• Exercise objective
Extract the lines of the entries below, everything from the first line down to the line containing "weekends, and holidays", including both, and reproduce them without a single change.

Records from a dataset:

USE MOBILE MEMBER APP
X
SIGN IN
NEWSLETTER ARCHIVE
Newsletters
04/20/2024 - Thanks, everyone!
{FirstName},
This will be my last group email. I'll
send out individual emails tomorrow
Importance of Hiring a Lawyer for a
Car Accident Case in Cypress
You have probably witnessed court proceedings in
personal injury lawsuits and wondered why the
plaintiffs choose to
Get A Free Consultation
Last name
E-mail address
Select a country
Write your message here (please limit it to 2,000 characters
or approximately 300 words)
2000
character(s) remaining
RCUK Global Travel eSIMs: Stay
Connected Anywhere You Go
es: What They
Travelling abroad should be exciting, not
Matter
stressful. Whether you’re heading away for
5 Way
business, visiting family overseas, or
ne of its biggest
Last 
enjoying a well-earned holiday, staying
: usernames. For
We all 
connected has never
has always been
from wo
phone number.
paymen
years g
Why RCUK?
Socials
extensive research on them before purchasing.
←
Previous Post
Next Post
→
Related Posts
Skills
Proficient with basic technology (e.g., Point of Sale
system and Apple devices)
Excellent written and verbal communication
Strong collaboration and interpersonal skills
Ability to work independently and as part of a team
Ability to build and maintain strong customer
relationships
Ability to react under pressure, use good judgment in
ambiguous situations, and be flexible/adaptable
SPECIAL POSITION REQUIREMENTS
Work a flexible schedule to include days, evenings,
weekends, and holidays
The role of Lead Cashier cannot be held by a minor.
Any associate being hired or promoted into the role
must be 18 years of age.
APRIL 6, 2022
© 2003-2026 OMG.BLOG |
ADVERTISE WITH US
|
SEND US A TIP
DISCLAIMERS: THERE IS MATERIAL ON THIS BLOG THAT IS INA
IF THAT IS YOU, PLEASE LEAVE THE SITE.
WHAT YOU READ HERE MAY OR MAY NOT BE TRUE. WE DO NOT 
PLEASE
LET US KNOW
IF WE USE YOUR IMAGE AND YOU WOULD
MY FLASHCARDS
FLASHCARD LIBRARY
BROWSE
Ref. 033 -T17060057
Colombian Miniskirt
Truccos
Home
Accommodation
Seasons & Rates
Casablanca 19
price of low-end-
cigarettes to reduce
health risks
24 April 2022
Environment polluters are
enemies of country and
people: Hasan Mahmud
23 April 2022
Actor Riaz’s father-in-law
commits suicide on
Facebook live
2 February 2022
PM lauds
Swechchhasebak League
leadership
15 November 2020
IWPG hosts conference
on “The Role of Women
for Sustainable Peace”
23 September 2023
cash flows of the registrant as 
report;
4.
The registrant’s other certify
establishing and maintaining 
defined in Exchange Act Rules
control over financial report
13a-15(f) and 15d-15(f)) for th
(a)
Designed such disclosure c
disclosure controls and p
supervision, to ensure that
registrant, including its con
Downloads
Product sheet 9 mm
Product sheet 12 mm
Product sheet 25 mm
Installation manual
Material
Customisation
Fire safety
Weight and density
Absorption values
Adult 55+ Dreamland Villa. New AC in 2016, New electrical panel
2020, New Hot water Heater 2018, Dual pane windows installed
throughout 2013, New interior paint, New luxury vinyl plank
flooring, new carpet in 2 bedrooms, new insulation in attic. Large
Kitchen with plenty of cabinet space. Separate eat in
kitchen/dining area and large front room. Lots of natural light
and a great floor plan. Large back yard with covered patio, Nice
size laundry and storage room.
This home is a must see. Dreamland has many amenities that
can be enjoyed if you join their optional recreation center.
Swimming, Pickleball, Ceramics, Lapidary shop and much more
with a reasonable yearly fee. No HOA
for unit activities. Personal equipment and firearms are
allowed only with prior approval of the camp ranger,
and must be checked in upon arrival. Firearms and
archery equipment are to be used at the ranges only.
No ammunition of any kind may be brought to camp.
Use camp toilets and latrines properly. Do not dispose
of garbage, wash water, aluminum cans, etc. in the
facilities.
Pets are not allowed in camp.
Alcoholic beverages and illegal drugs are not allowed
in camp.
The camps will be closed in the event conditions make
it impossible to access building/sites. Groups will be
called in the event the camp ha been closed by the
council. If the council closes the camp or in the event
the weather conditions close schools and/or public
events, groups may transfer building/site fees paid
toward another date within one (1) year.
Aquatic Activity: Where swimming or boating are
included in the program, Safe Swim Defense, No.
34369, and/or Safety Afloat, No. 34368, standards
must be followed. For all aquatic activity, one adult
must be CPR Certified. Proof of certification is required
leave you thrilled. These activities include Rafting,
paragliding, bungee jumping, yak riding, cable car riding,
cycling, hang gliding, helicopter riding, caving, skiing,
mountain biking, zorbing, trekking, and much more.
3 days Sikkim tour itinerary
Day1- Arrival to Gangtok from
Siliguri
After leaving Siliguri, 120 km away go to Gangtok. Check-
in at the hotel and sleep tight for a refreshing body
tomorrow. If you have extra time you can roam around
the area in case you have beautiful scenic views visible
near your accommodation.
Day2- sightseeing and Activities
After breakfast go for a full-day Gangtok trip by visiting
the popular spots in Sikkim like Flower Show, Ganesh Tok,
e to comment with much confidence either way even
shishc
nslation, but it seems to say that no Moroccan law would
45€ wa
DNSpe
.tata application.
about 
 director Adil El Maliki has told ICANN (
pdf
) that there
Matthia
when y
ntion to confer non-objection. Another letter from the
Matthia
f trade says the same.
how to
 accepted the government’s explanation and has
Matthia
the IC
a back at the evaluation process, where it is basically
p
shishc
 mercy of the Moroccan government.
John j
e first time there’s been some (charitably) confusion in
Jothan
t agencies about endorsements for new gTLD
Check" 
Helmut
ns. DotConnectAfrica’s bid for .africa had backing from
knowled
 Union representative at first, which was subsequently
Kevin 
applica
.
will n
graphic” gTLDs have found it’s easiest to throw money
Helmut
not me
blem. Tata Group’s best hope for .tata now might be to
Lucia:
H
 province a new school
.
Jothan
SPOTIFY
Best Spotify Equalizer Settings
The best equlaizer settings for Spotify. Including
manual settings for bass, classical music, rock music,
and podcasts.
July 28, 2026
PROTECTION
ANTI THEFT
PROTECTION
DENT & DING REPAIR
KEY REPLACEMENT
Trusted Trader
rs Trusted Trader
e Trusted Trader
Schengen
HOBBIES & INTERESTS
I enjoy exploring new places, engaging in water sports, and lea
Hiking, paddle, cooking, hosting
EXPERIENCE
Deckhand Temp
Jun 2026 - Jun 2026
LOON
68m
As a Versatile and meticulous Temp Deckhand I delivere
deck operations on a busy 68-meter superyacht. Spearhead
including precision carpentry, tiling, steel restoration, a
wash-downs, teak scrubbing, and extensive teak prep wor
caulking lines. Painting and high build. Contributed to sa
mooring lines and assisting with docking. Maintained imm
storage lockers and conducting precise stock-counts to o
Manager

• Task solution
USE MOBILE MEMBER APP
X
SIGN IN
NEWSLETTER ARCHIVE
Newsletters
04/20/2024 - Thanks, everyone!
{FirstName},
This will be my last group email. I'll
send out individual emails tomorrow
Importance of Hiring a Lawyer for a
Car Accident Case in Cypress
You have probably witnessed court proceedings in
personal injury lawsuits and wondered why the
plaintiffs choose to
Get A Free Consultation
Last name
E-mail address
Select a country
Write your message here (please limit it to 2,000 characters
or approximately 300 words)
2000
character(s) remaining
RCUK Global Travel eSIMs: Stay
Connected Anywhere You Go
es: What They
Travelling abroad should be exciting, not
Matter
stressful. Whether you’re heading away for
5 Way
business, visiting family overseas, or
ne of its biggest
Last 
enjoying a well-earned holiday, staying
: usernames. For
We all 
connected has never
has always been
from wo
phone number.
paymen
years g
Why RCUK?
Socials
extensive research on them before purchasing.
←
Previous Post
Next Post
→
Related Posts
Skills
Proficient with basic technology (e.g., Point of Sale
system and Apple devices)
Excellent written and verbal communication
Strong collaboration and interpersonal skills
Ability to work independently and as part of a team
Ability to build and maintain strong customer
relationships
Ability to react under pressure, use good judgment in
ambiguous situations, and be flexible/adaptable
SPECIAL POSITION REQUIREMENTS
Work a flexible schedule to include days, evenings,
weekends, and holidays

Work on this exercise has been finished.